A Royal Holloway student’s introduction to astrology

An introduction to learning more about astrology, for Royal Holloway students


People are sceptical about astrology and I don’t blame them – the idea that the stars, essentially flaming balls of gas well away from our lovely Earth, decide whether we enjoy small talk or not is a bit ludicrous. In a time like this, however, when any small comfort is as valuable as alcohol money was once upon a time, let’s just indulge ourselves because the past year has proven to defy the laws of reality to such an extent that balls of gas dictating our music taste isn’t so far-fetched.

Now astrology is a whole new ballpark with basically a language of its own (don’t ask me why ‘houses’ are a thing, I’m just here to see how the upcoming Mercury Retrograde will affect me) and we actually have a bunch of star signs and they all mean different things. Don’t worry I’m not going to provide a whole report on why people are intimidated by you based on your Rising Sign – I’ll leave this to Co-Star (it’s a great introduction to astrology if this article has peaked your interest. If you do get it, look forward to awkwardly asking your parents what time you were born).

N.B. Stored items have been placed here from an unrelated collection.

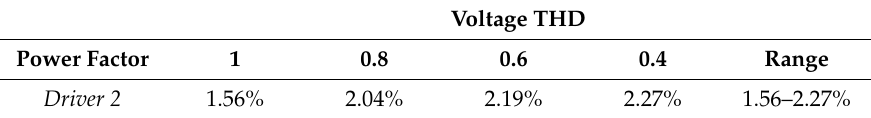
Figure 15. Driver 2 example of practical conduction delay response for ohmic load. For the used SCR, this conduction delay has been recorded by laboratory test assuming a resistive load. Red circles show the distortion at the zero-cross of the voltage. Table 6. THD of the load voltage obtained adopting constant gate pulse strategy in Driver 2.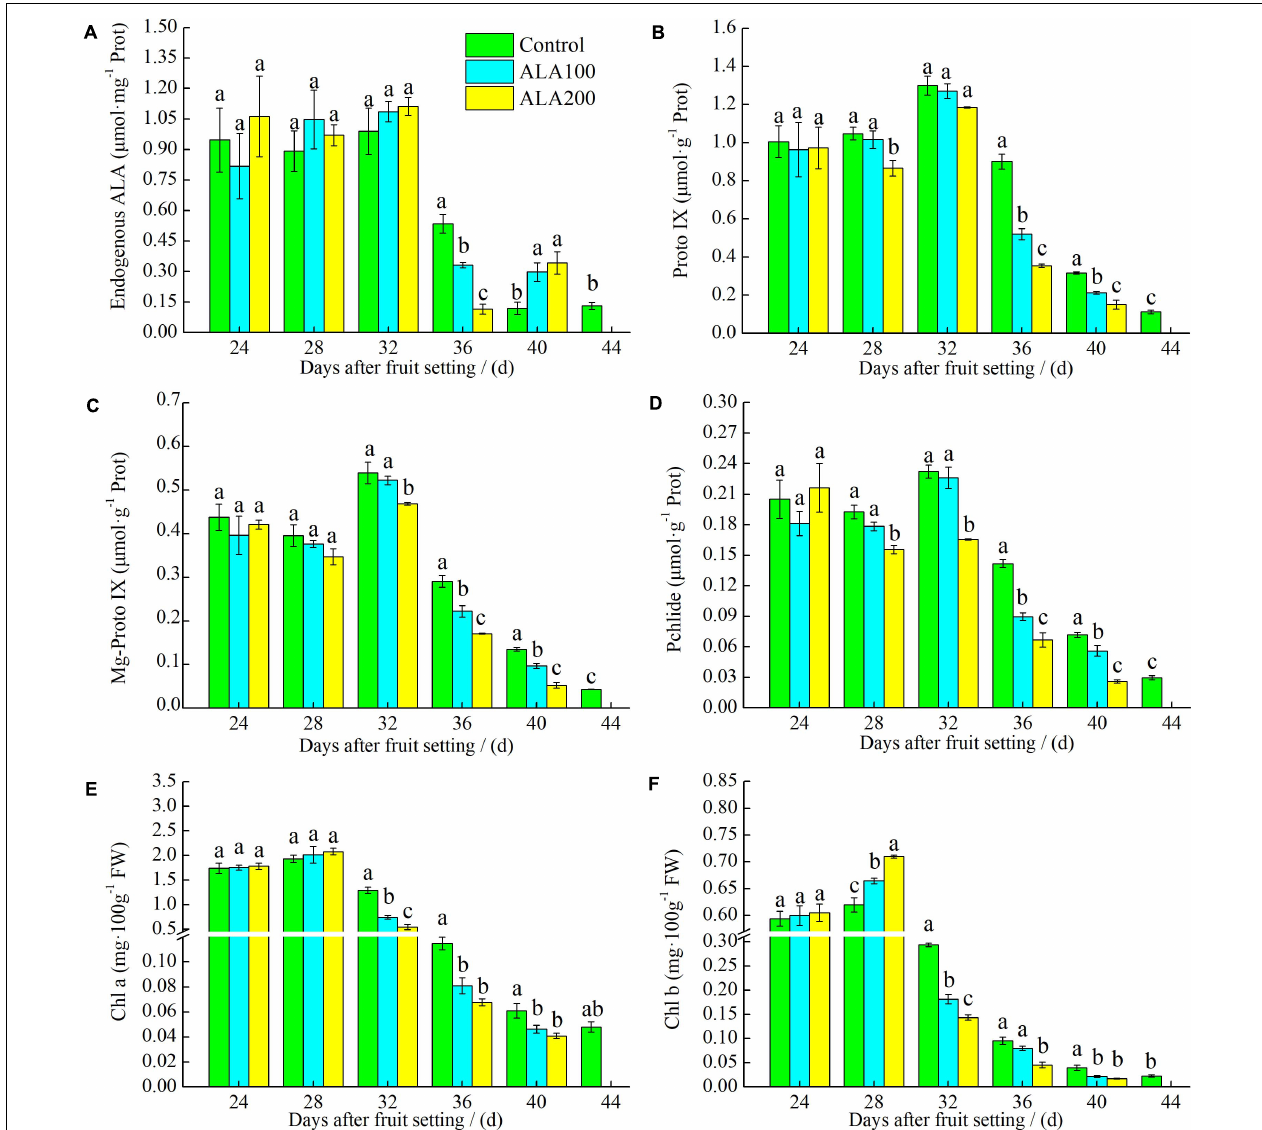
FIGURE 6 | The effects of ALA on endogenous derivatives of ALA metabolic pathway. (A) Endogenous ALA content; (B) Proto? content; (C) Mg-Proto? content; (D) Pchlide content; (E) Chl a content; and (F) Chl b content of tomato fruits at 24th–44th day after fruit setting. The 44th day after fruit setting data of the control group and the 40th day after fruit setting data of other treatments were analyzed by ANOVA to separate its significance. Vertical bars represent mean ± SE from three independent replicates and the different letters denote significant differences ( p <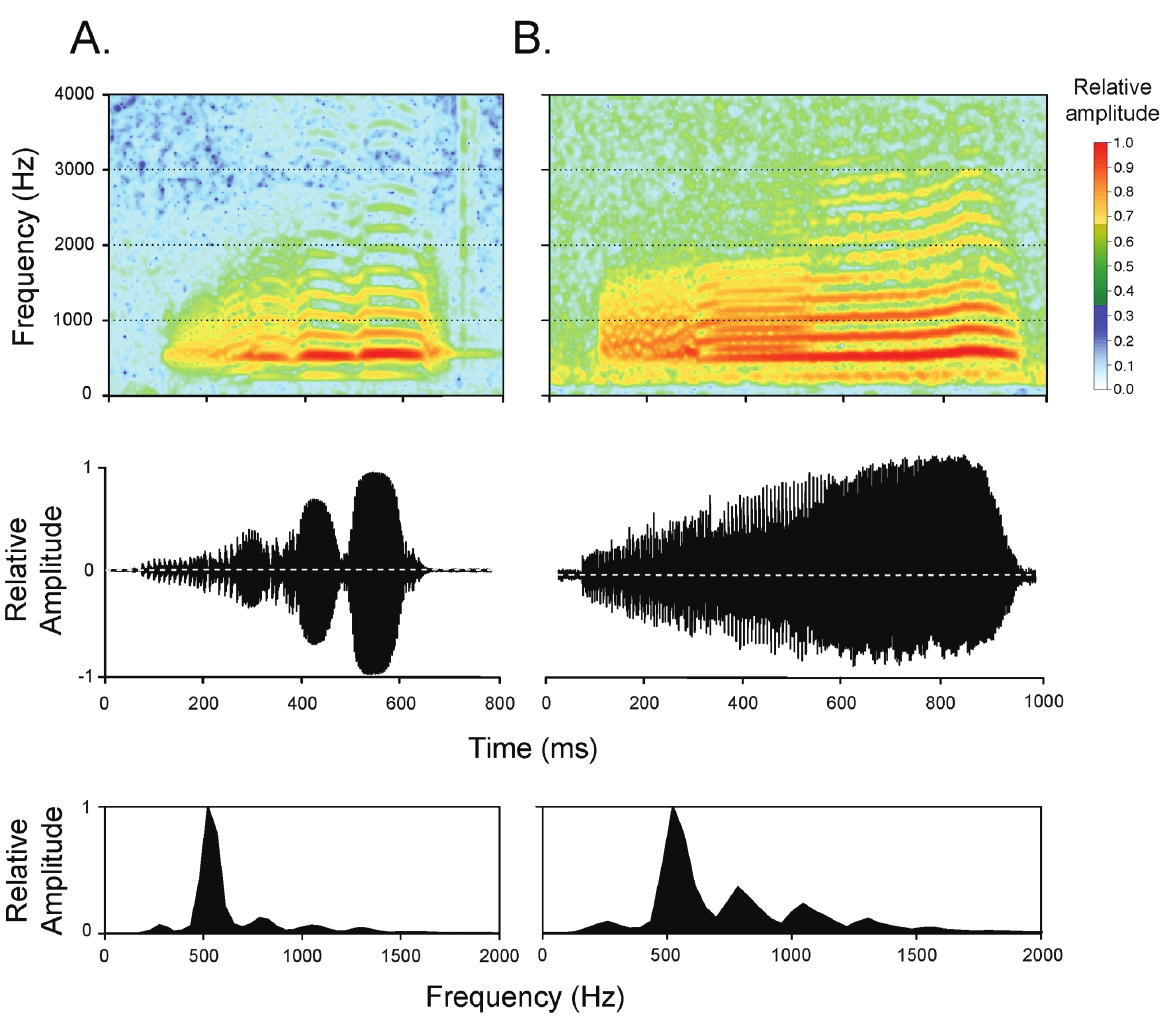
Figure 5. Comparative spectrograms (top), oscillograms (center) and power spectra (bottom) between the calls of ( A ) Rhombo- phryne nilevina sp. n. and ( B ) R. testudo (from Vences et al. 2006). Spectrogram was created using a Hanning window size of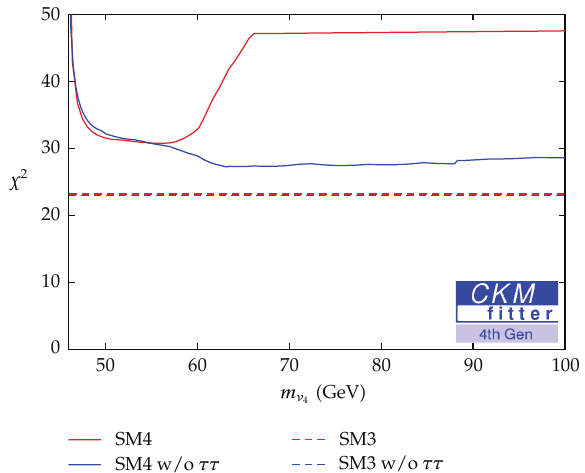
Figure 9: Best fit results in dependence of the mass of the fourth neutrino. As soon as 𝐻 → 𝜏 + 𝜏 − is included, the only remaining possibility for the SM4 is to open up the decay channel 𝐻 → 𝜈 4 𝜈 4 . Figure from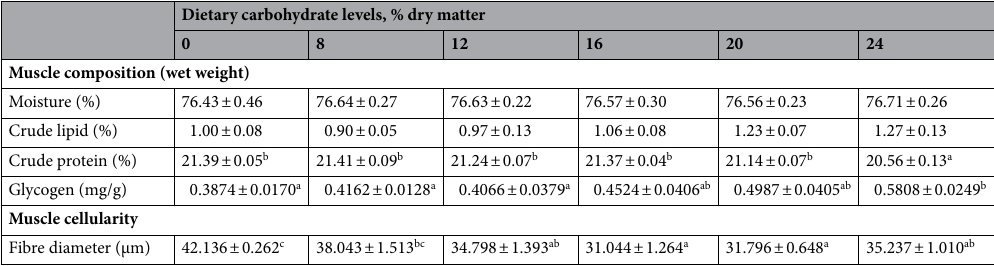
Table 3. Muscle composition and cellularity of olive flounder after a 10-week feeding trial. All data were expressed as mean ± SE. Mean values within the same row with different superscripts are significantly different ( P < 0.05; Tukey’s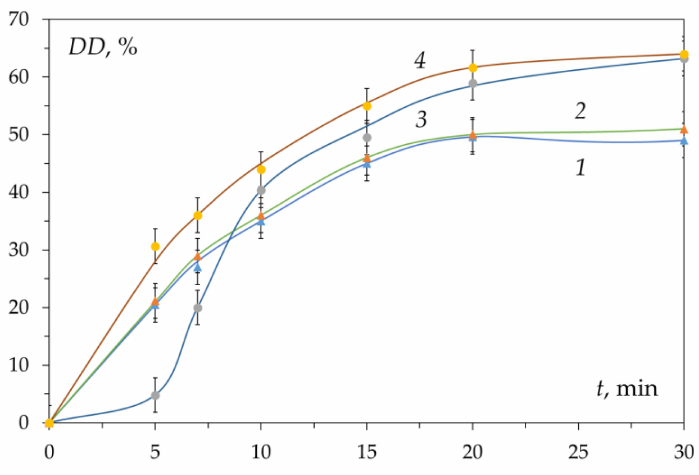
Figure 9. Kinetic curves of deacetylation of chitin samples in 50% NaOH at (95 ± 1) ◦ C: initial chitin dried in air (1) and in a freeze dryer (2); reprecipitated chitin dried in air (3) and in a freeze dryer (4). Original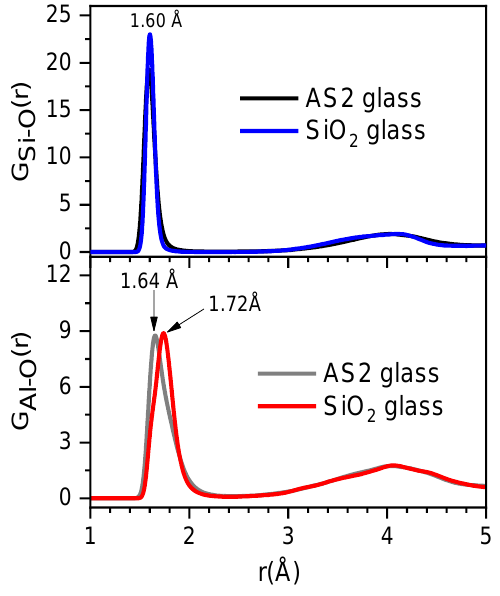
Figure 5. The θ O─Si─O bond angle and Si─O bond distance distribution in SiO 4 , SiO 5 units of the pure SiO 2 and AS2 glasses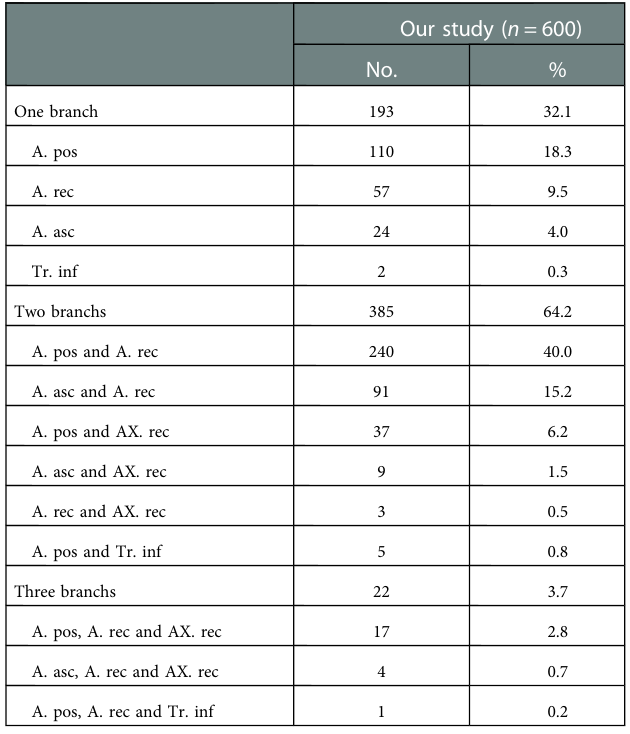
TABLE 3 Distribution of AX.rec in bronchus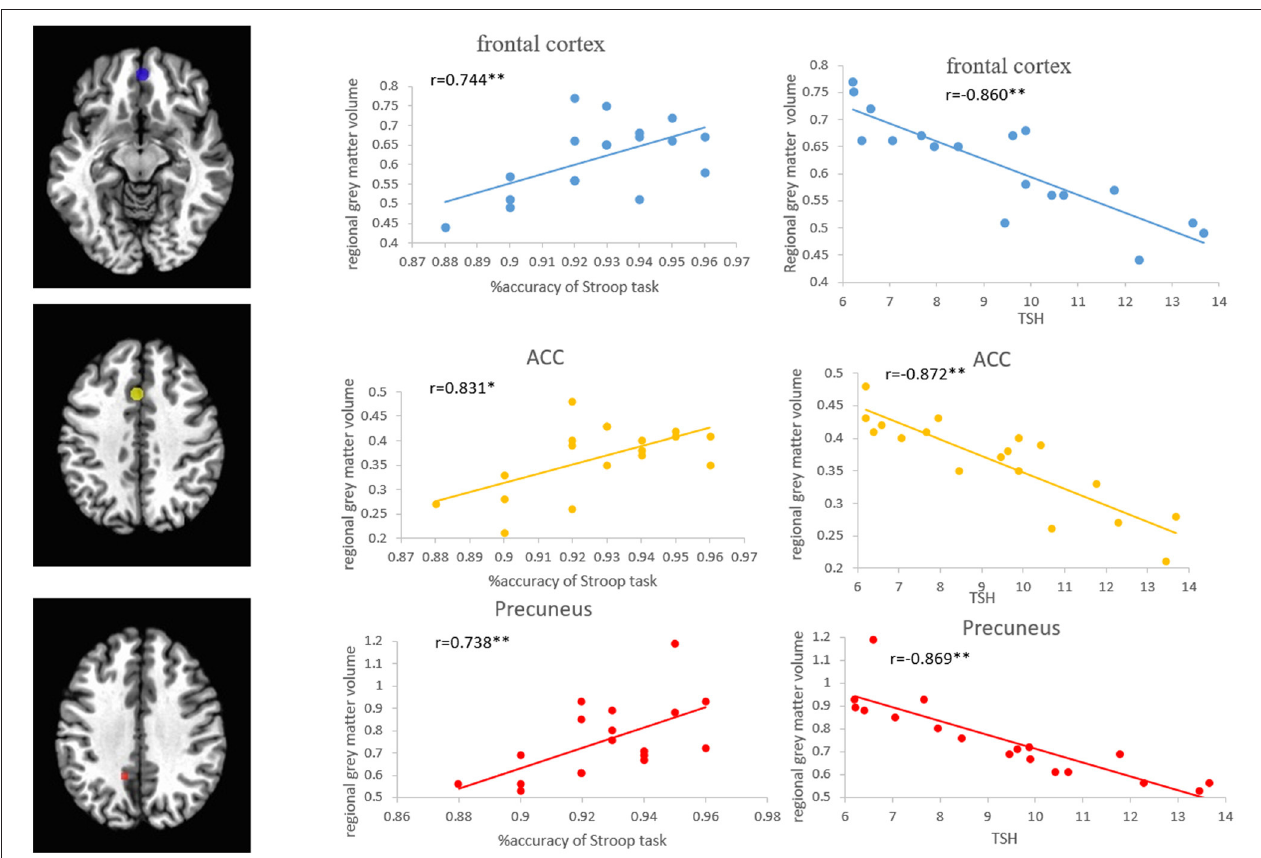
FIGURE 6 | Correlations between the regional GMVs of the frontal cortex, ACC, and precuneus, and the Stroop task and TSH level in patients with SCH. ACC, anterior cingulate cortex; SCH, subclinical hypothyroidism; TSH, thyroid-stimulating hormone.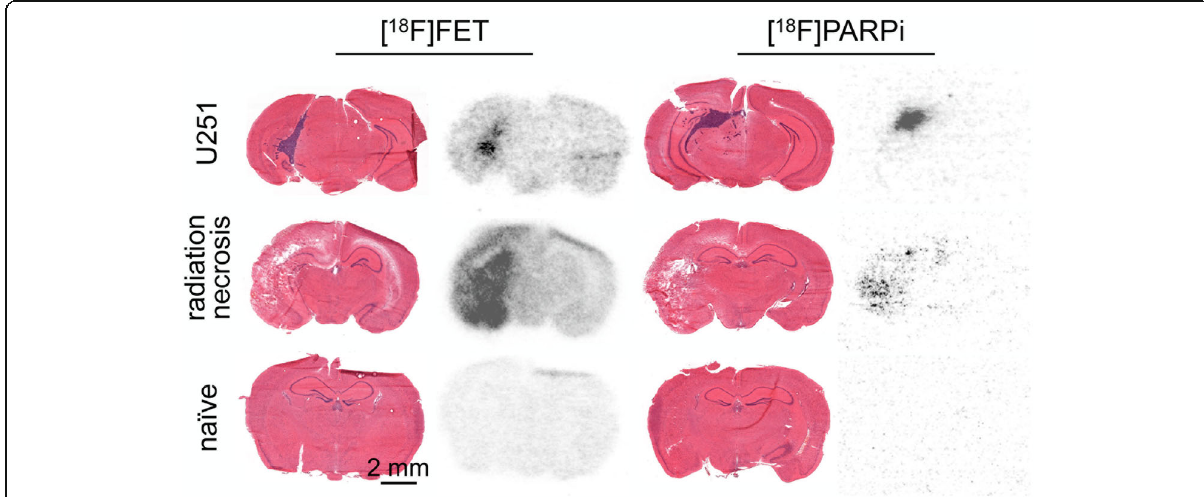
Fig. 3 Hematoxylin and eosin stains and autoradiography. Hematoxylin and eosin stains (left) and digital storage phosphor autoradiography (right) of whole transaxial sections of mice with implanted U251 tumors (top row), experimental radiation necrosis (middle row), and naïve mice (bottom row), injected with [ 18 F]FET (left column) or [ 18 F]PARPi (right column). Autoradiographic scans have been contrast-adjusted for visibility. Mice were sacrificed 2.5 h post-injection of radiotracer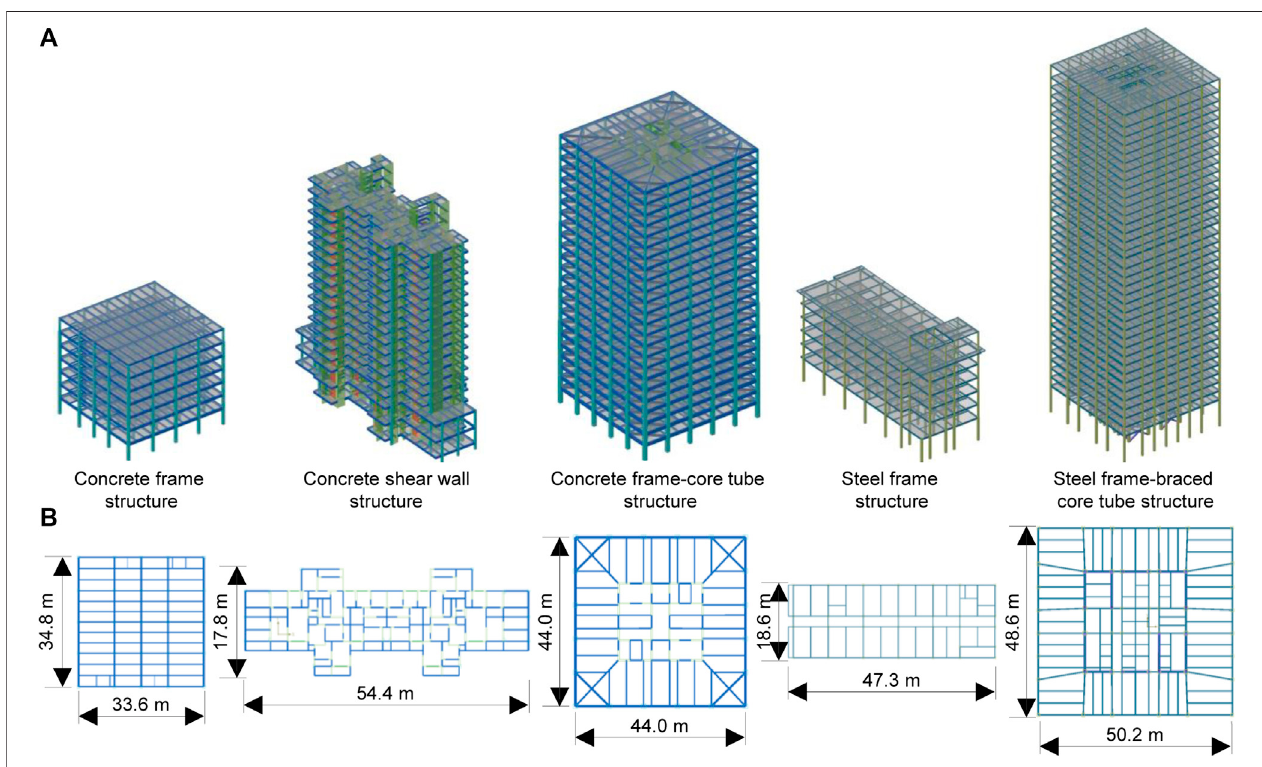
FIGURE 2 | Five typical structures: (A) 3D view and (B) plan view.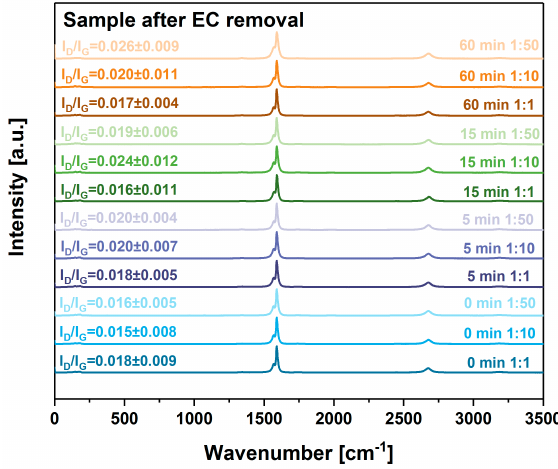
Figure 5. The influence of grinding time and EC content on crystallinity of CNT films after binder removal as gauged by Raman spectroscopy.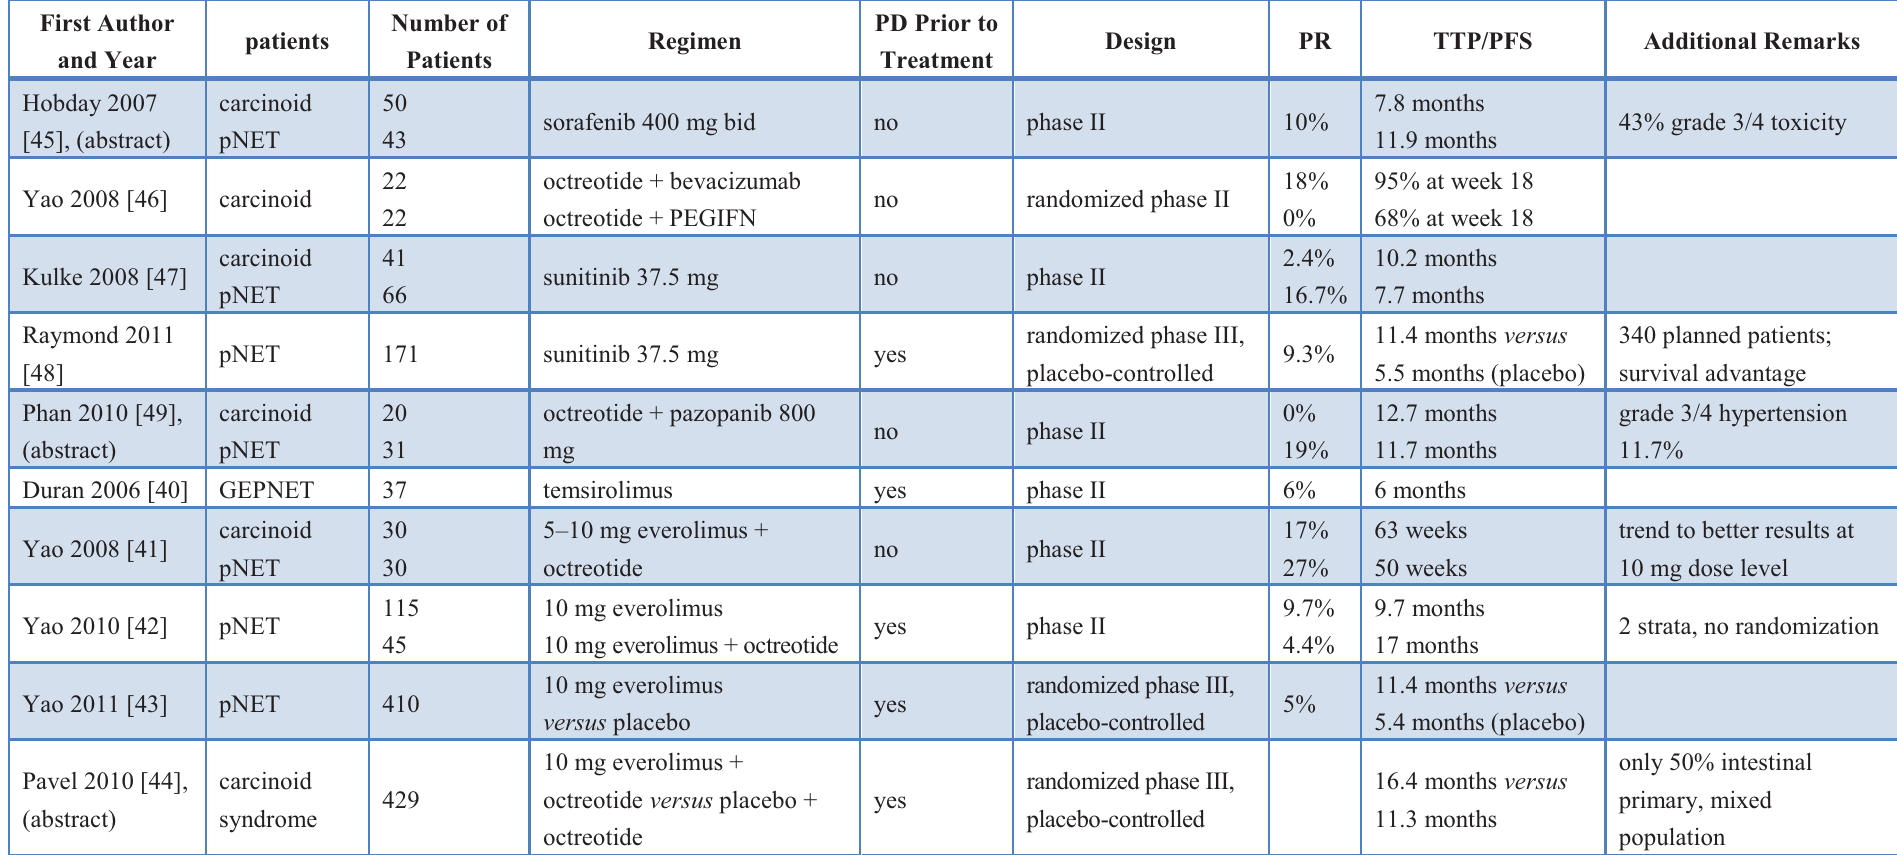
Table 3. Overview on studies with targeted therapies in patients with neuroendocrine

The one sign you will all know though is your Sun sign – yes this is what those people mean when they used to ask what your star sign drunkenly in the SU (RIP drunken astrology talks at the SU bar). Basically, your sun sign is what most horoscopes are written around but in more “technical” terms it’s the sign revealing information about your identity. Seriously, take a look at Co-Star if this stuff interests you because it will do a much better job of describing it all than I am.

Come for the analysis, stay for the confusing notifications

To finish off this little astrology session, here are some free over-generalised descriptions of how you are fairing in this new semester based on your star sign.

Disclaimer – there is a less than 50 per cent chance these are true but it’s the average percentage for online horoscopes.

Capricorn (Dec 22 – Jan 20)

Current status: I get it – classes have just started and you have to start on notes for exams because of course, you’re already thinking about those, but just maybe take a break? (RIP your lockdown birthdays)

Lockdown coping mechanism: Learning a new language

Aquarius (Jan 21 – Feb 18)

Current status: You watch your lecture like anyone else watches a Netflix show – seriously it’s impressive that you can binge-watch them like you’re watching Bridgerton. (RIP your lockdown birthdays )

Lockdown coping mechanism: Painting

Pisces (Feb 19 – Mar 20)

Current status: You miss pub nights more than SU nights for no other reason except that you can actually talk to people when you’re at a pub night.  (potentially RIP for your birthdays?)

Lockdown coping mechanism: Meditation

It’s always because of Mars Retrograde

Aries (Mar 21 – Apr 20)

Current status: Lockdown hasn’t changed the fact you’re a Top Fan of either Hateoway or Overheard, if anything it’s established your position even more.

Lockdown coping mechanism: Netflix

Taurus (Apr 21 – May 20)

Current status: Thank you for posting photos of Virginia Water whenever you go for your daily walks – I’ve honestly forgotten what the outside world looks like.

Lockdown coping mechanism: Daily walks

Gemini (May 21 – Jun 21)

Current status: You’re just in a constant state of missing life before Covid and you take any form of social interaction you can – going to the library, socially distanced walks, even sending a message in a Teams meeting chat  – you will take anything.

Lockdown coping mechanism: Online meet ups with friends/reconnecting with old friends

RHUL Founders Building

Why does Thomas Holloway being a Virgo Sun not surprise me?

Cancer (Jun 22 – Jul 22)

Current status: You have started to enjoy online learning because you can keep interactions to a minimum and you make your learning space as comfy and cosy as possible.

Lockdown coping mechanism: Knitting or baking

Leo (Jul 23 – Aug 23)

Current status: You bought all those clothes for SU nights and face to face learning and now no one except your seminar group (when cameras are on) can see your new neon frilled denim jacket.

Lockdown coping mechanism: TikTok

Virgo (Aug 24 – Sep 23)

Current status: The reading room is your home now. You didn’t mean for it to happen, but somehow it has just happened.

Lockdown coping mechanism: Applying for jobs/internships

No Capricorns were harmed in the writing of this article

Libra (Sep 24 – Oct 23)

Current status: You’re Uber Eats history is something as follows: Pearls, Pearls, Tommy’s Kitchen, Pearls, Pearls, Village Pizza, Pearls. (Not talking from personal experience)

Lockdown coping mechanism: It changed every week

Scorpio (Oct 24 – Nov 22)

Current status: You are nocturnal now. I don’t know how you are attending online classes. No one does.

Lockdown coping mechanism: Painting/Music

Sagittarius (Nov 23 – Dec 21)

Current status: You sometimes forget we are on lockdown and learning is online – life is pretty much the same as before for you.